推薦見送りの理由は、補欠選挙の前、党内でも立正佼成会と関係が深いと言われる田沢智治元法相がとった行動を見ればわかる。「朝日新聞」(名古屋版 1996年3月20日)によれば、田沢氏は大垣教会へ出向いて、「南無妙法蓮華経」と書かれた白い襷をかけて、仏像を背にしてこう頭を下げたという。

「昨年、ご迷惑をかけた」「宗教法人法改正を慎重にするように主張してきた」(同紙)

 立正佼成会は当時、自民党を支持する新日本宗教団体連合会(新宗連)の主要団体を務めていた。新宗連の中には、宗教法改正に反対している宗教団体も多かった。完全に顔に泥を塗られた形だ。立正佼成会の幹部は、こう恨み言を述べている。

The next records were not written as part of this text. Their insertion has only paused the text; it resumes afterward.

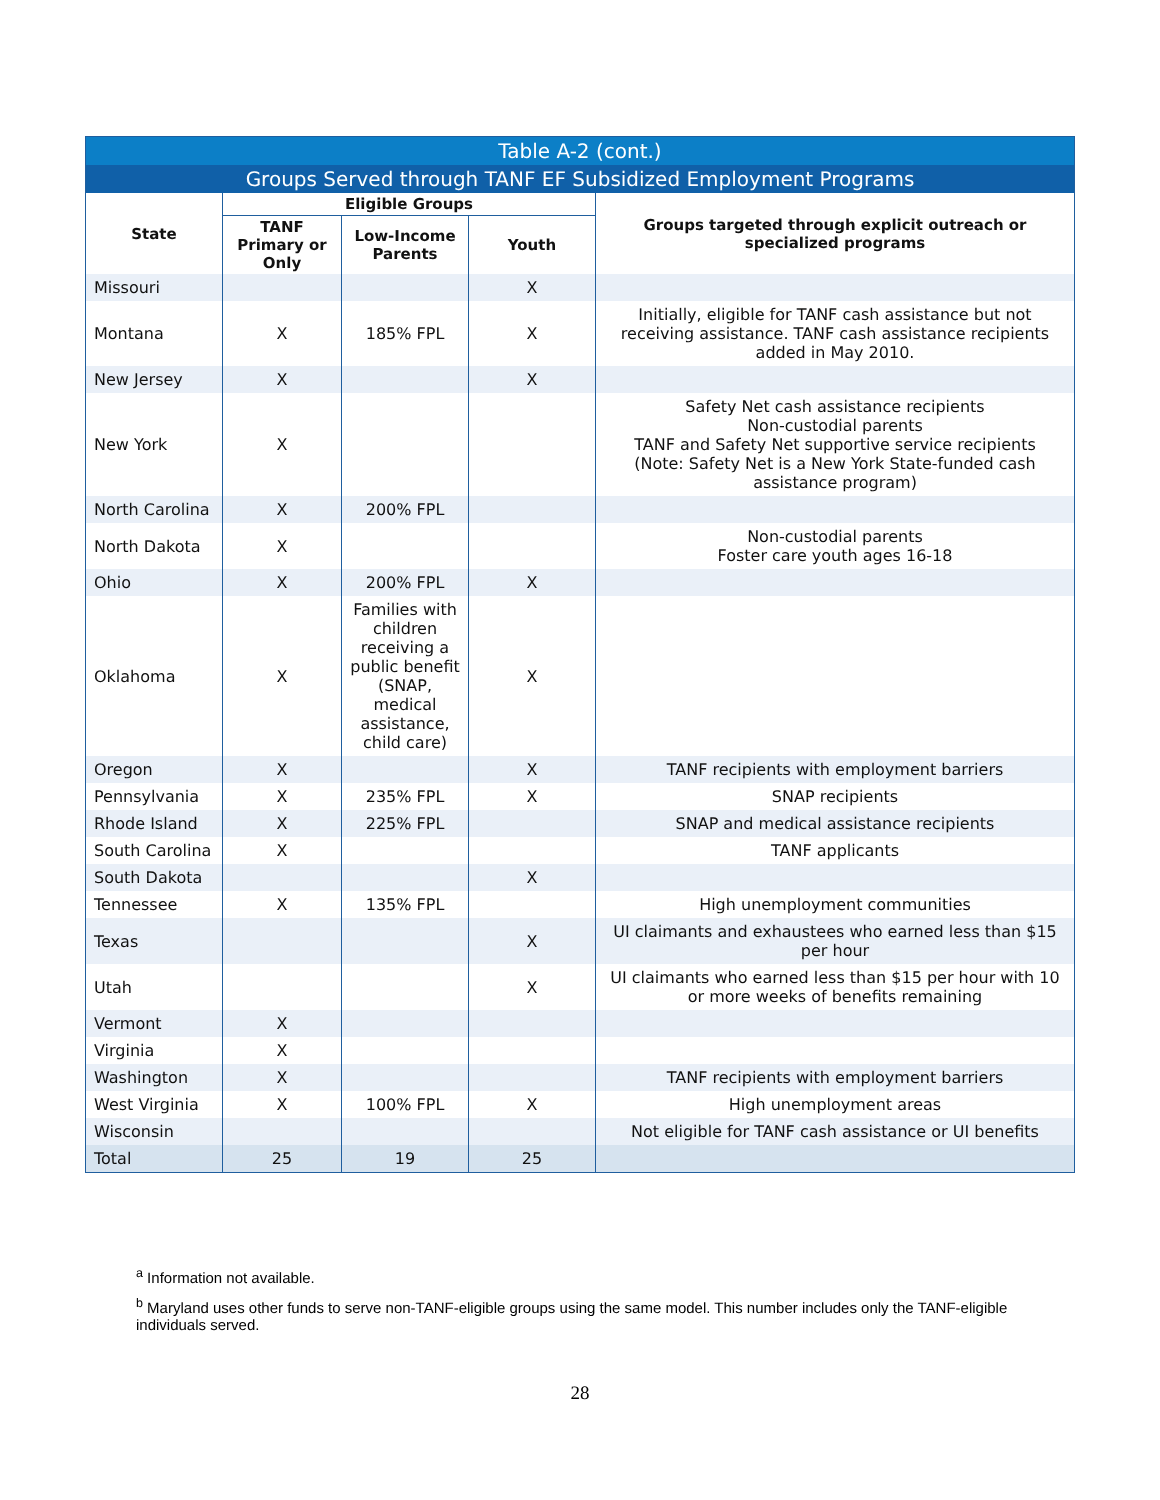| Table A-2 (cont.) | | | | |
| Groups Served through TANF EF Subsidized Employment Programs | | | | |
| State | Eligible Groups | | | Groups targeted through explicit outreach or specialized programs |
| | TANF Primary or Only | Low-Income Parents | Youth | |
| Missouri | | | X | |
| Montana | X | 185% FPL | X | Initially, eligible for TANF cash assistance but not receiving assistance. TANF cash assistance recipients added in May 2010. |
| New Jersey | X | | X | |
| New York | X | | | Safety Net cash assistance recipients Non-custodial parents TANF and Safety Net supportive service recipients (Note: Safety Net is a New York State-funded cash assistance program) |
| North Carolina | X | 200% FPL | | |
| North Dakota | X | | | Non-custodial parents Foster care youth ages 16-18 |
| Ohio | X | 200% FPL | X | |
| Oklahoma | X | Families with children receiving a public benefit (SNAP, medical assistance, child care) | X | |
| Oregon | X | | X | TANF recipients with employment barriers |
| Pennsylvania | X | 235% FPL | X | SNAP recipients |
| Rhode Island | X | 225% FPL | | SNAP and medical assistance recipients |
| South Carolina | X | | | TANF applicants |
| South Dakota | | | X | |
| Tennessee | X | 135% FPL | | High unemployment communities |
| Texas | | | X | UI claimants and exhaustees who earned less than $15 per hour |
| Utah | | | X | UI claimants who earned less than $15 per hour with 10 or more weeks of benefits remaining |
| Vermont | X | | | |
| Virginia | X | | | |
| Washington | X | | | TANF recipients with employment barriers |
| West Virginia | X | 100% FPL | X | High unemployment areas |
| Wisconsin | | | | Not eligible for TANF cash assistance or UI benefits |
| Total | 25 | 19 | 25 | |
<sup>a</sup> Information not available.
<sup>b</sup> Maryland uses other funds to serve non-TANF-eligible groups using the same model. This number includes only the TANF-eligible individuals served.
28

「自民党には裏切られた思いだ。これまで通りの支持はできない」(同紙)

 ここまで言えば、筆者が何を言わんとしているかお分かりだろう。役員名簿や財産目録の提出などが含まれた宗教法改正でも、これだけのハレーションが起きていた。立正佼成会に限らず、自民党議員は選挙支援を受けている全国の宗教団体に「謝罪行脚」だったのだ。

「法規制は避けたい」というのが自民党の本音か

 今、野党側が求めている「家族ら第三者による寄付の取り消し権」「マインドコントロール下での高額献金禁止」など法規制を自民党が認めてしまったら、自民を支える宗教団体からすれば、「裏切り」どころの騒ぎではない。自民党から「宗教票」がごっそりと消えてしまうだろう。

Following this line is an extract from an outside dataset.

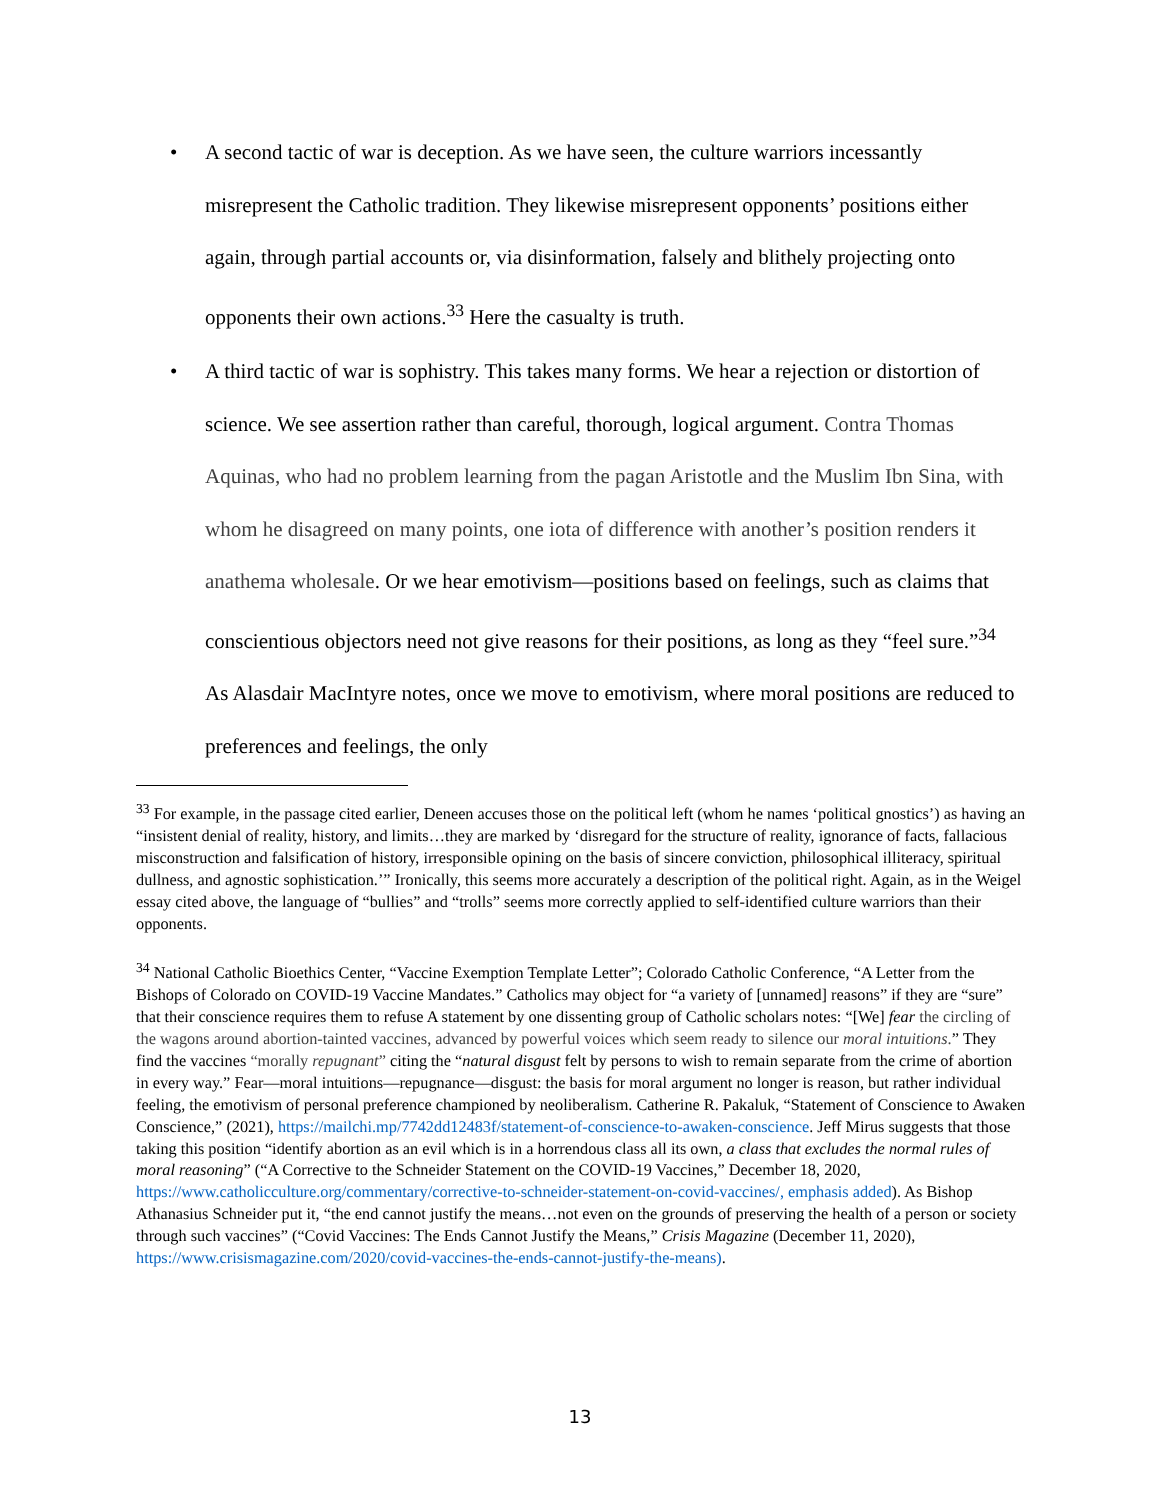• A second tactic of war is deception. As we have seen, the culture warriors incessantly misrepresent the Catholic tradition. They likewise misrepresent opponents’ positions either again, through partial accounts or, via disinformation, falsely and blithely projecting onto opponents their own actions.<sup>33</sup> Here the casualty is truth.
• A third tactic of war is sophistry. This takes many forms. We hear a rejection or distortion of science. We see assertion rather than careful, thorough, logical argument. Contra Thomas Aquinas, who had no problem learning from the pagan Aristotle and the Muslim Ibn Sina, with whom he disagreed on many points, one iota of difference with another’s position renders it anathema wholesale. Or we hear emotivism—positions based on feelings, such as claims that conscientious objectors need not give reasons for their positions, as long as they “feel sure.”<sup>34</sup> As Alasdair MacIntyre notes, once we move to emotivism, where moral positions are reduced to preferences and feelings, the only
<sup>33</sup> For example, in the passage cited earlier, Deneen accuses those on the political left (whom he names ‘political gnostics’) as having an “insistent denial of reality, history, and limits…they are marked by ‘disregard for the structure of reality, ignorance of facts, fallacious misconstruction and falsification of history, irresponsible opining on the basis of sincere conviction, philosophical illiteracy, spiritual dullness, and agnostic sophistication.’” Ironically, this seems more accurately a description of the political right. Again, as in the Weigel essay cited above, the language of “bullies” and “trolls” seems more correctly applied to self-identified culture warriors than their opponents.
<sup>34</sup> National Catholic Bioethics Center, “Vaccine Exemption Template Letter”; Colorado Catholic Conference, “A Letter from the Bishops of Colorado on COVID-19 Vaccine Mandates.” Catholics may object for “a variety of [unnamed] reasons” if they are “sure” that their conscience requires them to refuse A statement by one dissenting group of Catholic scholars notes: “[We] fear the circling of the wagons around abortion-tainted vaccines, advanced by powerful voices which seem ready to silence our moral intuitions.” They find the vaccines “morally repugnant” citing the “natural disgust felt by persons to wish to remain separate from the crime of abortion in every way.” Fear—moral intuitions—repugnance—disgust: the basis for moral argument no longer is reason, but rather individual feeling, the emotivism of personal preference championed by neoliberalism. Catherine R. Pakaluk, “Statement of Conscience to Awaken Conscience,” (2021), https://mailchi.mp/7742dd12483f/statement-of-conscience-to-awaken-conscience. Jeff Mirus suggests that those taking this position “identify abortion as an evil which is in a horrendous class all its own, a class that excludes the normal rules of moral reasoning” (“A Corrective to the Schneider Statement on the COVID-19 Vaccines,” December 18, 2020, https://www.catholicculture.org/commentary/corrective-to-schneider-statement-on-covid-vaccines/, emphasis added). As Bishop Athanasius Schneider put it, “the end cannot justify the means…not even on the grounds of preserving the health of a person or society through such vaccines” (“Covid Vaccines: The Ends Cannot Justify the Means,” Crisis Magazine (December 11, 2020), https://www.crisismagazine.com/2020/covid-vaccines-the-ends-cannot-justify-the-means).
13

 ましてや、自民党の保守系議員には心強い味方である「日本会議」の中には、ネット上で元信者の方が霊感商法だったと告発しているような団体もある。法制化されたらこのような告発の動きが活性化することも考えられる。もしそれが注目を集めたら、旧統一教会問題の「再現」で、祝電を送った、式典で挨拶をした、と支援を受けた議員はボコボコに叩かれる。自民党としてもこのあたりの法規制はできることならば避けたいところもある。

 つまり、オウム真理教の問題が落ち着いてきたら、宗教法人基本法案をサクッと葬ったように、旧統一教会問題がトーンダウンしてきたら今回の「高額献金禁止」「被害者救済」の新法もお蔵入りにしてほしい、と願う人が自民党内にはかなりいらっしゃるというわけだ。

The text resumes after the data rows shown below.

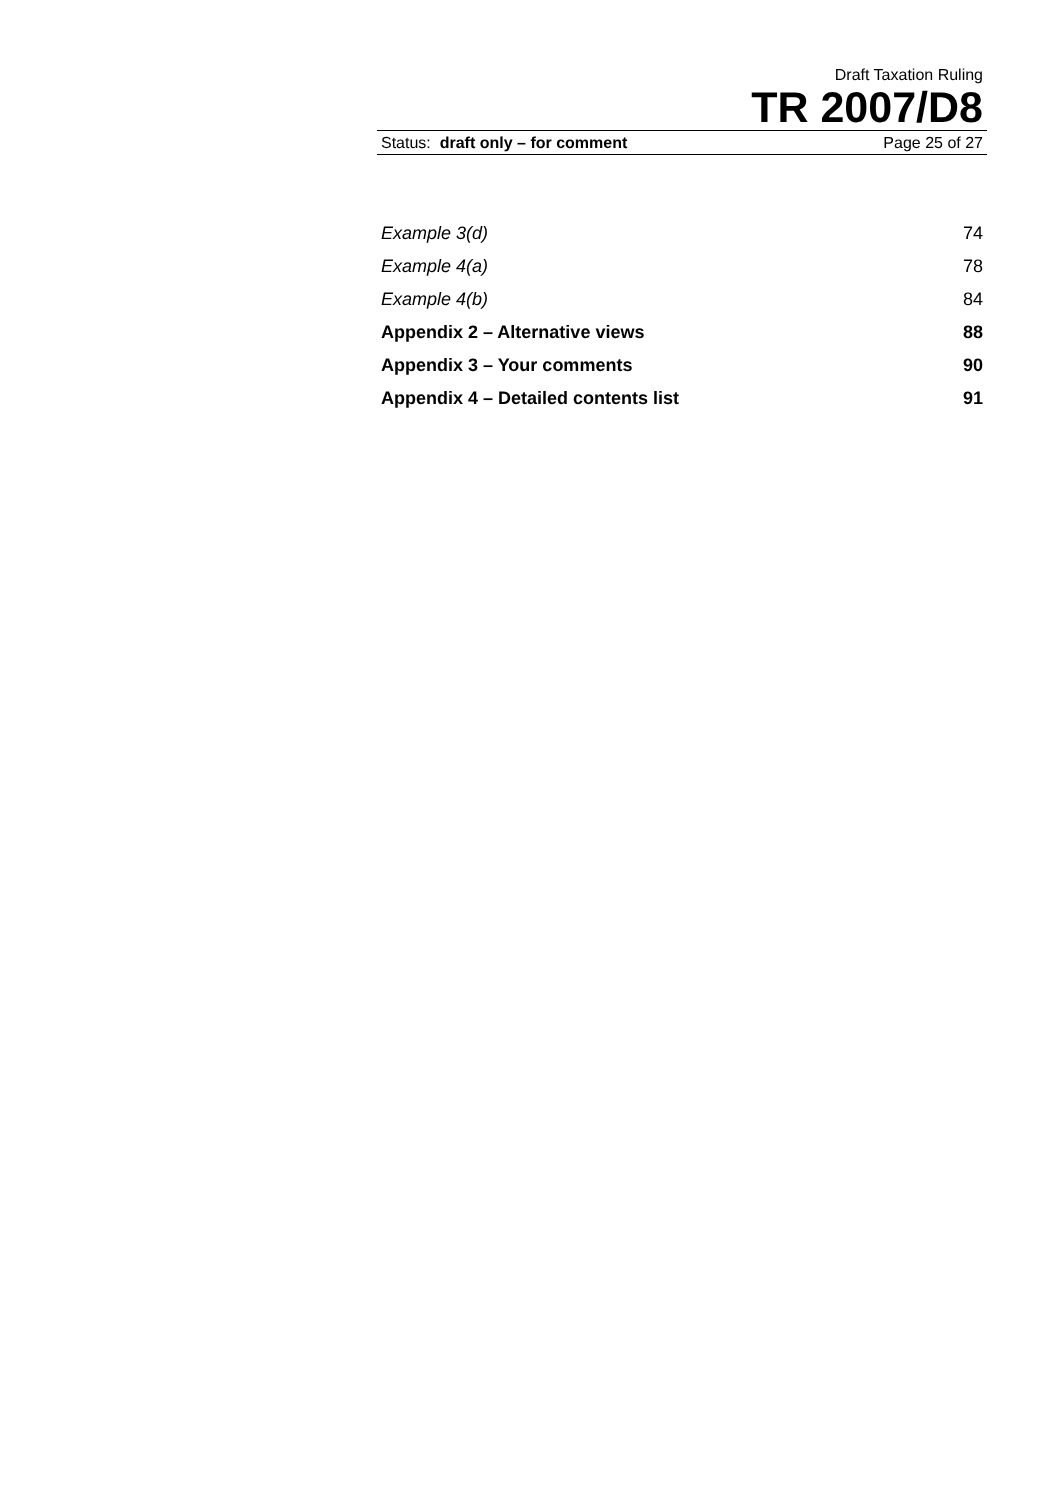Draft Taxation Ruling
TR 2007/D8
Status: draft only – for comment Page 25 of 27
Example 3(d) 74
Example 4(a) 78
Example 4(b) 84
Appendix 2 – Alternative views 88
Appendix 3 – Your comments 90
Appendix 4 – Detailed contents list 91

 これが旧統一教会と同一視されることを恐れた公明党が譲歩をしても、最終的には「被害者救済法」が骨抜き・塩漬けにされてしまうと筆者が心配している理由だ。

 ただ、この状況は見方を変えれば、宗教法人にとってはチャンスでもある。ここで積極的に「高額献金禁止」や「被害者救済」を後押しすれば、「おお、カルト規制に賛成しているということはきっと“良い宗教”に違いない」と世間の評価が上がる可能性もある。

 もちろん、長い目で見れば、自分の首を絞める可能性もあるが、新しい信者の獲得にプラスなるかもしれない。自民党支持の宗教団体の皆さんも、ぜひとも柔軟な姿勢でこの問題を考えていただきたい。